Secondly, I think about how both JP Brammer and Karamo Brown, who both have memoirs, have written about shifting coming out to inviting people in. That's also an idea that should be mined more. You don't necessarily owe it to anyone to reveal yourself. It's a privilege to let people know who you are.
You discuss the connection you felt to Jennifer Lopez growing up. What was it about her that drew you in?
Mostly, it's the idea that in high school, when I felt so lost and unseen like I couldn't have a happy ending. I was clinging to rom-coms, and J.Lo was the rom-com queen who offered me a light at the end of the tunnel. There was always a guy, usually a white dude, who sweeps in to make her life better in those movies. I really needed that fantasy to keep me going on a straight-up day-to-day basis.
You include your experiences at Pulse and some information about Omar Mateen in the book. Can you talk about why you decided to include that additional context?
One of my impulses to write is to process my chaotic and difficult memories. Pulse was one of those things. I just had a lot of questions about the shooting and the aftermath. Mainly why it happened; another was figuring out why I didn't want to visit the memorial site. I wanted to give context as a person from Orlando and Omar Mateen's life to answer those questions. How do we prevent shootings like this from happening again? I wanted to make sure I approached it with care and respect and not retraumatize my community.
It was essential for me not to romanticize Omar while acknowledging the events that led him to who he grew up to be. I had compassion for the young boy who experienced a lot of homophobia and racism that could have shaped him. I'm not excusing him, but I experienced a lot of what he did. We both got kicked out of high school, we both had criminal justice in our backgrounds in different ways, we were both bullied, we both didn't have the most accepting parents, although my mom ended up being way more accepting. [High-Risk Homosexual] is a story about how the world shapes who we are. We have to acknowledge how we've been shaped and start to unpack that.
In addition to Pulse, you include some background information about PREP, The Castro, and Stonewall. How did you balance telling your story while incorporating the historical context and meaning of these parts of queer history?
It was important for me to acknowledge that I wouldn't be where I am today without the people who came before me. It would have been hypocritical of me to erase the people who made my life possible.
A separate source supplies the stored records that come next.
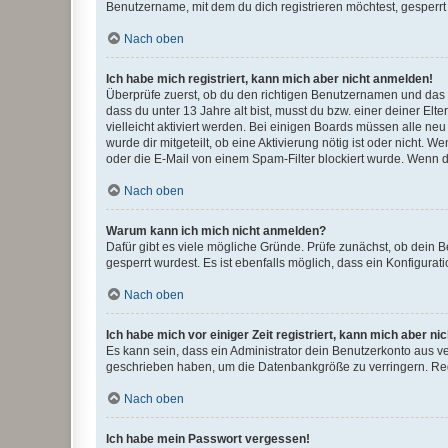
Benutzername, mit dem du dich registrieren möchtest, gesperrt
Nach oben
Ich habe mich registriert, kann mich aber nicht anmelden!
Überprüfe zuerst, ob du den richtigen Benutzernamen und das
dass du unter 13 Jahre alt bist, musst du bzw. einer deiner El
vielleicht aktiviert werden. Bei einigen Boards müssen alle ne
wurde dir mitgeteilt, ob eine Aktivierung nötig ist oder nicht
oder die E-Mail von einem Spam-Filter blockiert wurde. Wenn du
Nach oben
Warum kann ich mich nicht anmelden?
Dafür gibt es viele mögliche Gründe. Prüfe zunächst, ob dein 
gesperrt wurdest. Es ist ebenfalls möglich, dass ein Konfigurat
Nach oben
Ich habe mich vor einiger Zeit registriert, kann mich aber n
Es kann sein, dass ein Administrator dein Benutzerkonto aus v
geschrieben haben, um die Datenbankgröße zu verringern. Regis
Nach oben
Ich habe mein Passwort vergessen!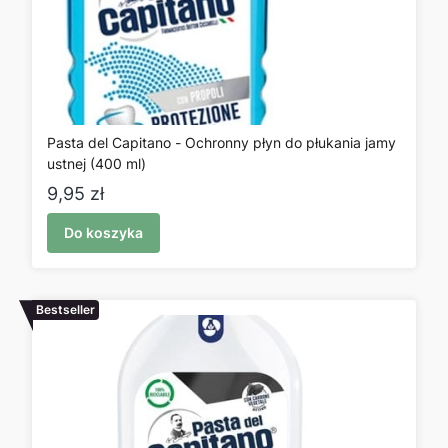
Pasta del Capitano - Ochronny płyn do płukania jamy
ustnej (400 ml)
Cena
9,95 zł
Do koszyka
Bestseller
The process was pretty simple in places like the Castro and the Compton's Cafeteria riot because I went there during my trip to San Francisco. I wanted to make room for as many experiences as possible in other people. I felt pressure, especially early on, because there aren't so many queer memoirs, particularly written by Central American authors or authors from low-income backgrounds. I don't know when another book like this is gonna come out.
Your baby is out in the world. What's next for you?
I am working on another book. It's going to be a collection of essays. High-Risk Homosexual centers queerness, and this book will be about growing up poor. Poor looks very different for everyone, and it's not a competition either. There will be stories about my house getting broken into when I was in middle school, one about a love triangle, and another about the times I've done sex work. They're all gonna have to do with money.
This interview has been edited and condensed for length and clarity.